*Information supplied:*
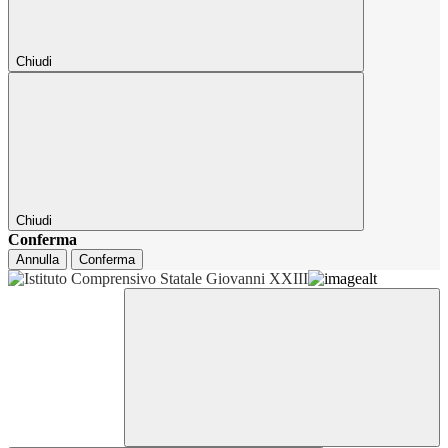
Chiudi
Chiudi
Conferma
Annulla
Conferma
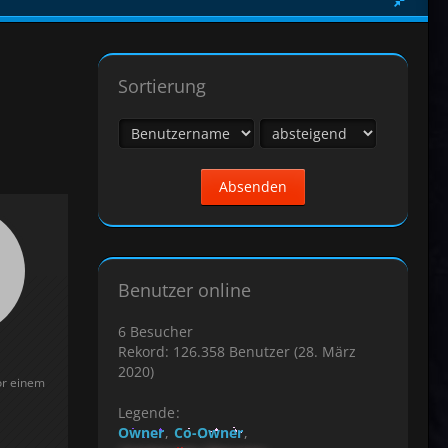
Sortierung
Benutzer online
6 Besucher
Rekord: 126.358 Benutzer (
28. März
2020
)
or einem
Legende
Owner
Co-Owner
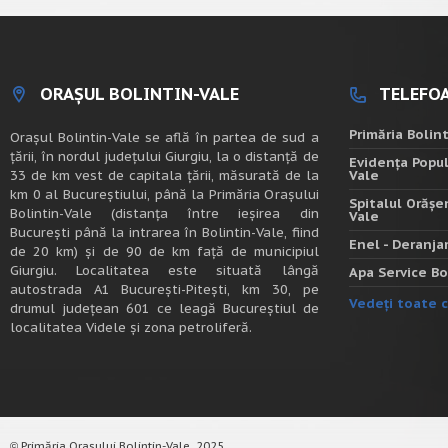
ORAȘUL BOLINTIN-VALE
TELEFOA
Primăria Bolin
Oraşul Bolintin-Vale se află în partea de sud a
ţării, în nordul judeţului Giurgiu, la o distanţă de
Evidența Popul
33 de km vest de capitala țării, măsurată de la
Vale
km 0 al Bucureștiului, până la Primăria Orașului
Spitalul Orășe
Bolintin-Vale (distanța între ieșirea din
Vale
București până la intrarea în Bolintin-Vale, fiind
Enel - Deranj
de 20 km) şi de 90 de km faţă de municipiul
Giurgiu. Localitatea este situată lângă
Apa Service Bo
autostrada A1 Bucureşti-Piteşti, km 30, pe
Vedeți toate c
drumul judeţean 601 ce leagă Bucureştiul de
localitatea Videle şi zona petroliferă.
Primăria Orașului Bolintin-Vale, 2025.
©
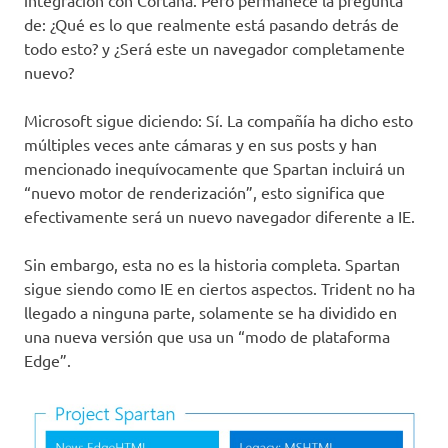
integración con Cortana. Pero permanece la pregunta
de: ¿Qué es lo que realmente está pasando detrás de
todo esto? y ¿Será este un navegador completamente
nuevo?
Microsoft sigue diciendo: Sí. La compañía ha dicho esto
múltiples veces ante cámaras y en sus posts y han
mencionado inequívocamente que Spartan incluirá un
“nuevo motor de renderización”, esto significa que
efectivamente será un nuevo navegador diferente a IE.
Sin embargo, esta no es la historia completa. Spartan
sigue siendo como IE en ciertos aspectos. Trident no ha
llegado a ninguna parte, solamente se ha dividido en
una nueva versión que usa un “modo de plataforma
Edge”.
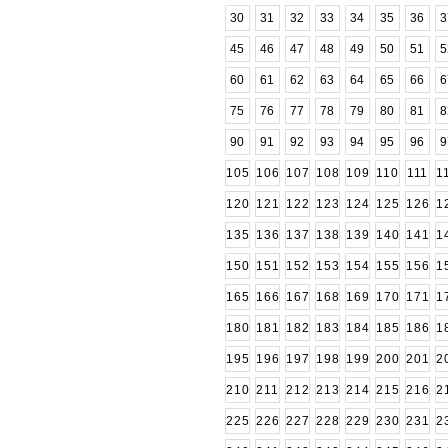
30
31
32
33
34
35
36
3
45
46
47
48
49
50
51
5
60
61
62
63
64
65
66
6
75
76
77
78
79
80
81
8
90
91
92
93
94
95
96
9
105
106
107
108
109
110
111
1
120
121
122
123
124
125
126
1
135
136
137
138
139
140
141
1
150
151
152
153
154
155
156
1
165
166
167
168
169
170
171
1
180
181
182
183
184
185
186
1
195
196
197
198
199
200
201
2
210
211
212
213
214
215
216
2
225
226
227
228
229
230
231
2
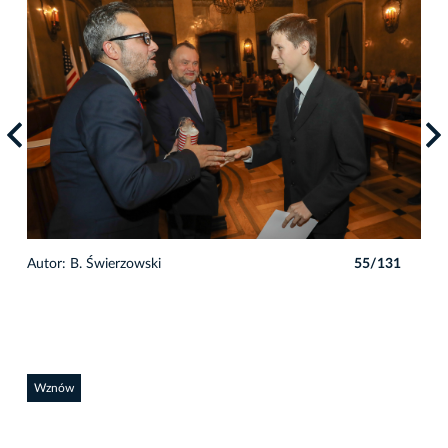
1
Autor: B. Świerzowski
55/131
Auto
Wznów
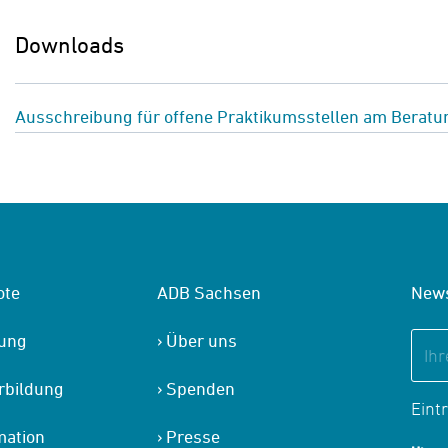
Downloads
Ausschreibung für offene Praktikumsstellen am Beratu
ote
ADB Sachsen
News
tung
Über uns
rbildung
Spenden
Eint
mation
Presse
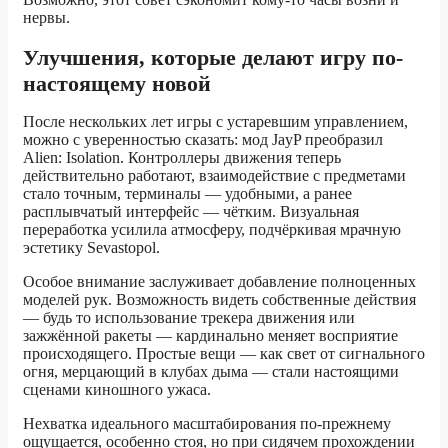
нервы.
Улучшения, которые делают игру по-
настоящему новой
После нескольких лет игры с устаревшим управлением,
можно с уверенностью сказать: мод JayP преобразил
Alien: Isolation. Контроллеры движения теперь
действительно работают, взаимодействие с предметами
стало точным, терминалы — удобными, а ранее
расплывчатый интерфейс — чётким. Визуальная
переработка усилила атмосферу, подчёркивая мрачную
эстетику Sevastopol.
Особое внимание заслуживает добавление полноценных
моделей рук. Возможность видеть собственные действия
— будь то использование трекера движения или
зажжённой ракеты — кардинально меняет восприятие
происходящего. Простые вещи — как свет от сигнального
огня, мерцающий в клубах дыма — стали настоящими
сценами киношного ужаса.
Нехватка идеального масштабирования по-прежнему
ощущается, особенно стоя, но при сидячем прохождении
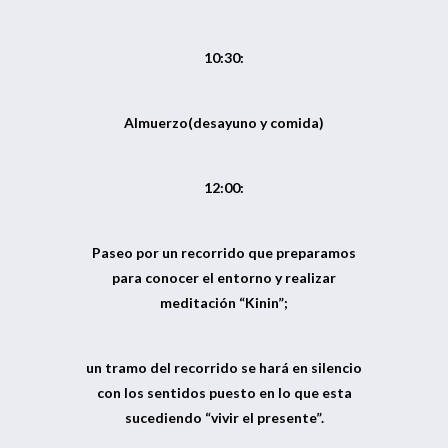
10:30:
Almuerzo(desayuno y comida)
12:00:
Paseo por un recorrido que preparamos
para conocer el entorno y realizar
meditación “Kinin”;
un tramo del recorrido se hará en silencio
con los sentidos puesto en lo que esta
sucediendo “vivir el presente”.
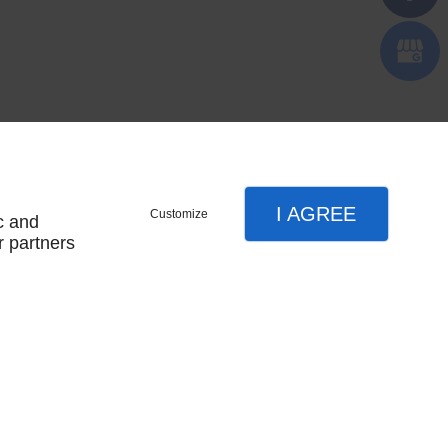
I AGREE
Customize
c and
r partners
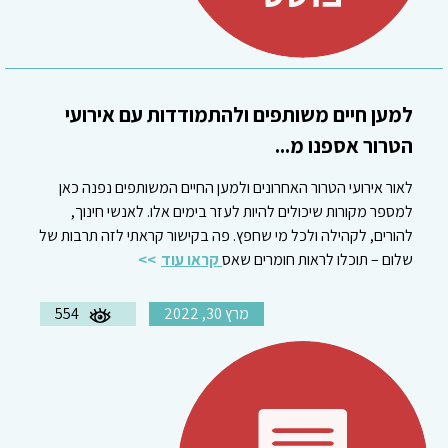
למען חיים משותפים ולהתמודדות עם אירועי
הטרור אספנו מ...
לאור אירועי הטרור האחרונים ולמען החיים המשותפים נפנה כאן
למספר מקורות שיכולים להיות לעזר בימים אלו. לאנשי חינוך,
להורים, לקהילה ולכל מי שחפץ. פה בקישור קראתי לזה תרבות של
שלום – תוכלו לראות חומרים שאס
קראו עוד
מרץ 30, 2022
554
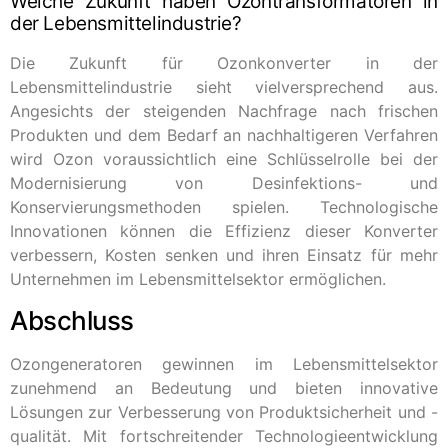
Welche Zukunft haben Ozontransformatoren in
der Lebensmittelindustrie?
Die Zukunft für Ozonkonverter in der
Lebensmittelindustrie sieht vielversprechend aus.
Angesichts der steigenden Nachfrage nach frischen
Produkten und dem Bedarf an nachhaltigeren Verfahren
wird Ozon voraussichtlich eine Schlüsselrolle bei der
Modernisierung von Desinfektions- und
Konservierungsmethoden spielen. Technologische
Innovationen können die Effizienz dieser Konverter
verbessern, Kosten senken und ihren Einsatz für mehr
Unternehmen im Lebensmittelsektor ermöglichen.
Abschluss
Ozongeneratoren gewinnen im Lebensmittelsektor
zunehmend an Bedeutung und bieten innovative
Lösungen zur Verbesserung von Produktsicherheit und -
qualität. Mit fortschreitender Technologieentwicklung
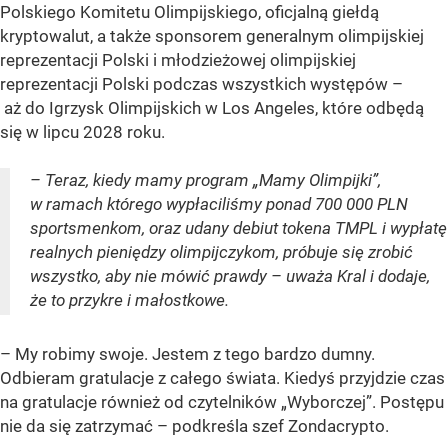
Polskiego Komitetu Olimpijskiego, oficjalną giełdą
kryptowalut, a także sponsorem generalnym olimpijskiej
reprezentacji Polski i młodzieżowej olimpijskiej
reprezentacji Polski podczas wszystkich występów –
aż do Igrzysk Olimpijskich w Los Angeles, które odbędą
się w lipcu 2028 roku.
– Teraz, kiedy mamy program „Mamy Olimpijki”,
w ramach którego wypłaciliśmy ponad 700 000 PLN
sportsmenkom, oraz udany debiut tokena TMPL i wypłatę
realnych pieniędzy olimpijczykom, próbuje się zrobić
wszystko, aby nie mówić prawdy – uważa Kral i dodaje,
że to przykre i małostkowe.
– My robimy swoje. Jestem z tego bardzo dumny.
Odbieram gratulacje z całego świata. Kiedyś przyjdzie czas
na gratulacje również od czytelników „Wyborczej”. Postępu
nie da się zatrzymać – podkreśla szef Zondacrypto.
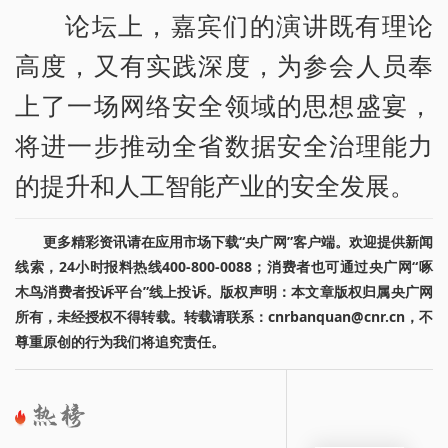
论坛上，嘉宾们的演讲既有理论
高度，又有实践深度，为参会人员奉
上了一场网络安全领域的思想盛宴，
将进一步推动全省数据安全治理能力
的提升和人工智能产业的安全发展。
更多精彩资讯请在应用市场下载“央广网”客户端。欢迎提供新闻
线索，24小时报料热线400-800-0088；消费者也可通过央广网“啄
木鸟消费者投诉平台”线上投诉。版权声明：本文章版权归属央广网
所有，未经授权不得转载。转载请联系：cnrbanquan@cnr.cn，不
尊重原创的行为我们将追究责任。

*Task description:*
Where the string "gratulacje" appears in a line of the listing, copy that line.

*Written response:*
Odbieram gratulacje z całego świata. Kiedyś przyjdzie czas
na gratulacje również od czytelników „Wyborczej”. Postępu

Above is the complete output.